Published: 21 January 2013

Abstract

Introduction

Behcet's disease (BD) is a multi-systemic disorder with muco-cutaneous, ocular, arthritic, vascular or central nervous system involvement. The role of γδ T cells is implicated in BD. The activation status of γδ T cells and their cytokine secretion against phosphoantigens are evaluated in BD.

Methods

NKG2A, NKG2C, NKG2D, CD16 and CCR7 molecules on γδ T cells were analyzed in 70 BD, 27 tuberculosis (TB) patients and 26 healthy controls (HC).
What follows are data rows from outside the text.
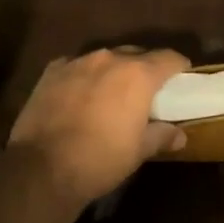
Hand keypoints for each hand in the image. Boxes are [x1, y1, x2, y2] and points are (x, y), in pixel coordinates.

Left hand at [9, 47, 190, 203]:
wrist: (42, 168)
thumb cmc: (101, 159)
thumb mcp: (139, 151)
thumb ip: (162, 136)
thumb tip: (180, 135)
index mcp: (138, 74)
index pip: (169, 57)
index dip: (179, 67)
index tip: (181, 78)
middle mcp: (109, 59)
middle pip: (136, 54)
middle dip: (144, 68)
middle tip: (146, 91)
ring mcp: (77, 62)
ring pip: (104, 59)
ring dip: (112, 72)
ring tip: (111, 93)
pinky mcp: (51, 72)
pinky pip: (76, 66)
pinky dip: (83, 77)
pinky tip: (80, 96)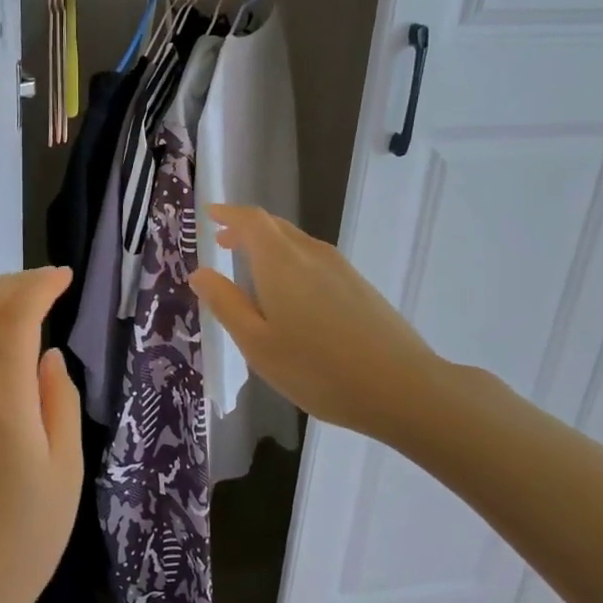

Peripheral γδ T cells were expanded with a phosphoantigen (BrHPP) and IL-2, restimulated with BrHPP and a TLR3 ligand, and cytokine production was measured.

Results

γδ T cells were not increased in both BD and TB patients, but the proportions of TCRVδ2+ T cells were lower (58.9 and 50.7 vs. 71.7%, P = 0.04 and P = 0.005) compared to HC. Higher proportion of TCRVδ2+ T cells were CD16+ (26.2 and 33.9 vs. 16.6%, P = 0.02 and P = 0.001) and CCR7- (32.2 and 27.9 vs. 17.7%, P < 0.0001 and P = 0.014) in BD and TB patients compared to HC. NKG2C+ γδ+ T cells were relatively increased (0.5 and 0.6 vs. 0.3%, P = 0.008 and 0.018), whereas NKG2D positivity was decreased in patients with BD and TB (77.7 and 75.8 vs. 87.5%, P = 0.001 and 0.004). Expansion capacity of γδ T cells in BD and TB as well as production of IL-13, IFN-γ, granulocyte monocyte colony stimulating factor (GM-CSF), TNF-α, CCL4 and CCL5 in BD was lower compared to HC, when restimulated by TLR3 ligand and BrHPP.

Conclusion

The changes on γδ T cells of BD as well as TB patients implicate that γδ T cells have already been exposed to regulatory effects, which changed their activity. Lower cytokine response of γδ T cells implicates down modulation of these cells in BD.